Shock, Septic Clinical Trial
Official title:
Strategy of Early Improvement of Tissue Oxygenation Decrease the Mortality of Severe Sepsis
The impact of lactate guided therapy on septic shock has not been extensively investigated,
however the goal directed therapy has been used for years. The investigators aim was to test
the hypothesis that lactate directed hemodynamic therapy is associated with improving the
outcome of patients with septic shock by comparing different goal directed strategies which
have been commonly recommended clinically.
In this multicenter, randomized trial, the investigators assigned patients with septic shock
to three groups: Patients were treated with hemodynamic therapy directed either by
conventional parameters treatment (control group), or central venous oxygen saturation
(ScvO2), or blood lactate respectively in each group. The primary outcome was the rate of
death at 28 days after randomization and in-hospital mortality; secondary end points include
hemodynamic states, time to goal-achievement.
This prospective, randomized, controlled and multi-center study was performed in 6 closed
intensive care units (ICU) of academic tertiary hospitals. Adult patients with septic shock
admitted to the hospitals from 2005 to 2008 were assigned to the study eligibility. Eligible
patients were centrally randomized using sealed envelopes into one of the three groups which
included lactate, ScvO2, and control groups. The criteria of septic shock included two of
four criteria for the systemic inflammatory response syndrome and systolic blood pressure
lower than 90 mmHg or decrease of systolic blood pressure more than 40 mmHg after fluid
challenge and the clinical signs of tissue hypoperfusion, including oliguria, blood lactate
concentration of 4 mmol/L or more and consciousness alteration. The patients were excluded if
they meet any one of follows: an age of less than 18 years, pregnancy, an acute cerebral
vascular event (Glasgow coma score < 5), acute myocardial infarction or acute coronary
syndrome, massive pulmonary embolism, status asthmaticus, a primary diagnosed cardiac
dysrhythmias, contraindication to central venous catheterization, active gastrointestinal
hemorrhage, massive intraabdominal infective focus without drainage, severe bronchopleural
fistula, seizure, during chemotherapy or immunosuppressive therapy, or end stage of the
diseases.
The protocol was approved by Institutional Ethics Committee. The informed consents were
obtained from all patients or their legally authorized next of kin. The patients or their
legal surrogate decision makers were informed of their right to refuse the study procedures
at any time during the protocols were performed.

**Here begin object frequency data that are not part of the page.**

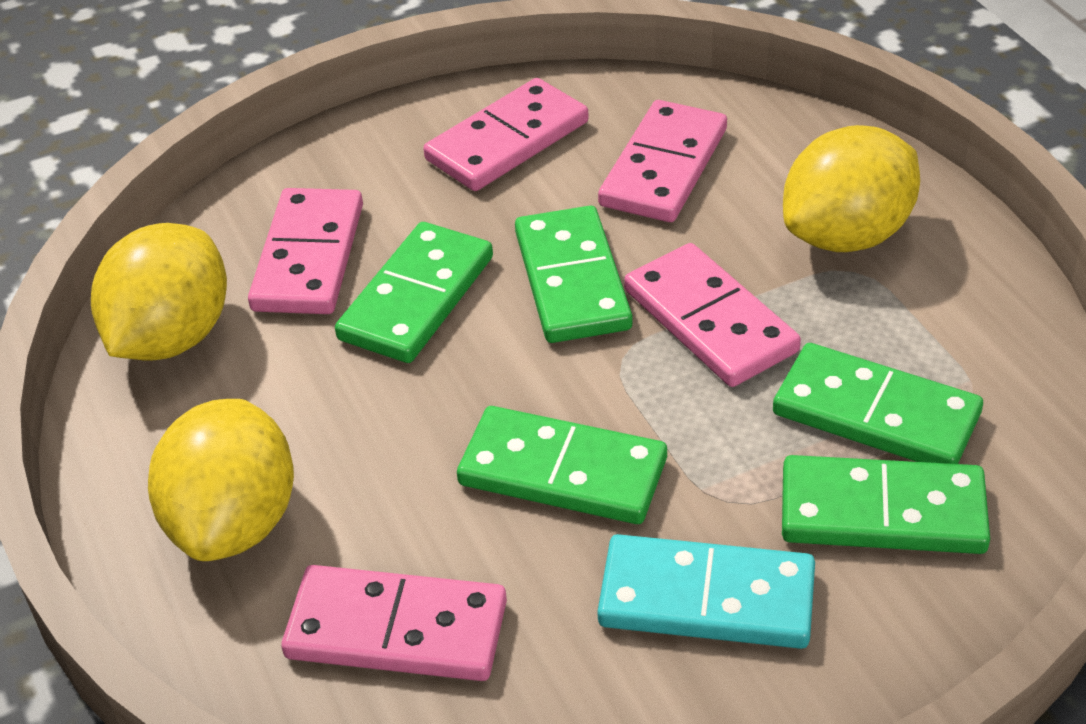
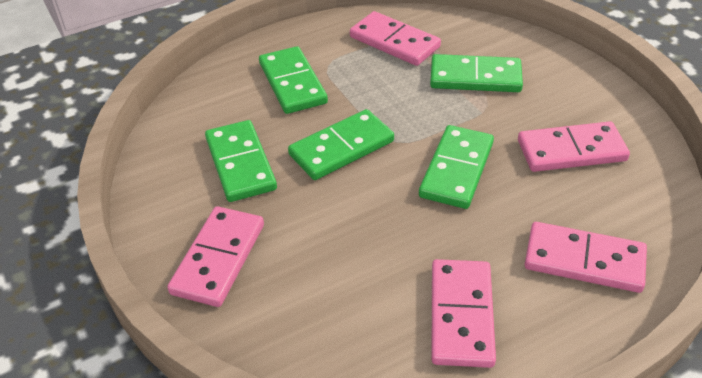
turquoise domino: [597,534,815,649] = 1 -> none = 0
yellow lemon: [91,223,227,361] [148,399,294,561] [783,125,920,252] = 3 -> none = 0

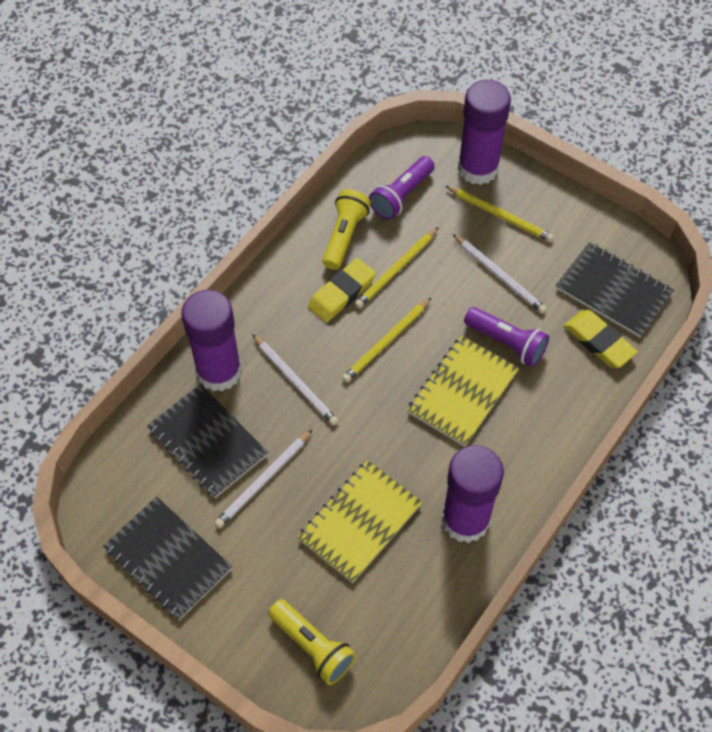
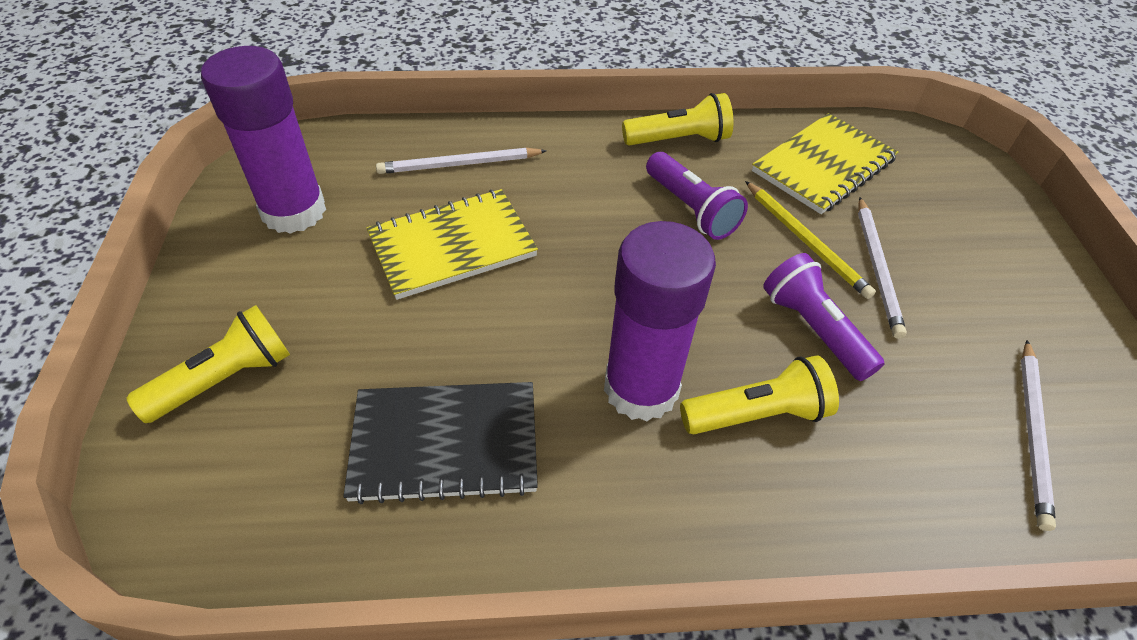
black notebook: [103,496,232,620] [147,384,268,498] [556,242,674,337] = 3 -> [343,382,538,504] = 1
purple glue stick: [181,290,242,391] [442,445,504,543] [458,80,511,185] = 3 -> [201,46,326,234] [604,221,716,422] = 2
yellow eraser: [308,258,376,323] [564,310,638,368] = 2 -> none = 0
yellow flashlight: [268,599,356,685] [322,189,371,270] = 2 -> [126,305,290,423] [622,93,733,146] [680,355,839,434] = 3
yellow pencil: [342,297,432,383] [355,227,439,308] [445,186,554,242] = 3 -> [745,181,876,299] = 1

The case report forms (CRF) were sent to each site from the principal investigator with the
protocols, which were randomly sealed in a serial of envelopes. After patients' enrollment,
the CRFs were filled by the attending physicians at each site according to the protocol of
each group. End points were 28-day mortality and in-hospital mortality until 90 days. The
demographic data, acute physiological and chronic evaluation score (APACHE) II and other data
from patients' basic condition were recorded at enrollment day. The protocol related data
were collected at baseline and each hour for 6 hours and then at 12, 24, 36, 48, 60, 72
hours. The ICU and hospital length of stay were also noted and patients were followed up to
day 28 and discharge from hospital for mortality. The protocol implementation and data
collection stopped when patients or their families wished to withdraw from the program or
refuse further treatment or a patient's death.